> **Short task 1**: From the Uganda post, extract the passage starting at "In December 2008, the" and ending at "his armed followers.".
> **Short task 2**: List every person the Uganda post names.

> **Quoted text**:
- - -
Skip to main content

More on Uganda

Looking back at it, this post was kind of lazy, and not the kind of thing I want to be doing on a regular basis. Let's take a closer look, first with some background from AllAfrica:
Under both Obama and his predecessor, George W. Bush, Washington has provided "non-lethal" and logistical support to the Ugandan army in its efforts to subdue the LRA. The aid increased when Kony failed twice to sign a peace accord in 2008. Since 2008, Washington has provided over 40 million dollars in military assistance to regional armies fighting the LRA.
In December 2008, the Ugandan, DRC and southern Sudanese armies launched "Operation Lightning Thunder", a joint effort backed by U.S. intelligence and logistical support provided by Washington's newly created Africa Command (AfriCom) to track down Kony and his armed followers.
 Kony and much of his army escaped, however, and responded later that month by carrying out their own attacks against defenceless villages and civilians in the DRC and southern Sudan, killing nearly 1,000 people and forcing as many as 1.8 million others to flee their homes, according to human rights monitors.
- - -
> **Dataset section**:

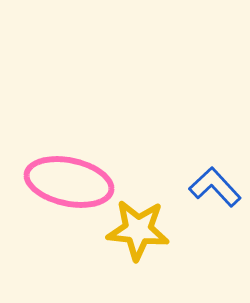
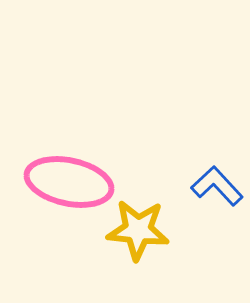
blue L-shape: moved 2 px right, 1 px up
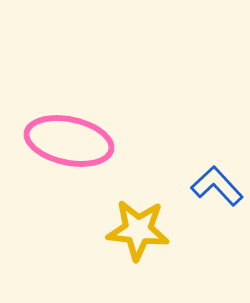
pink ellipse: moved 41 px up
- - -
> **Task solution 1**:
In December 2008, the Ugandan, DRC and southern Sudanese armies launched "Operation Lightning Thunder", a joint effort backed by U.S. intelligence and logistical support provided by Washington's newly created Africa Command (AfriCom) to track down Kony and his armed followers.

> **Task solution 2**:
Obama
George W. Bush
Kony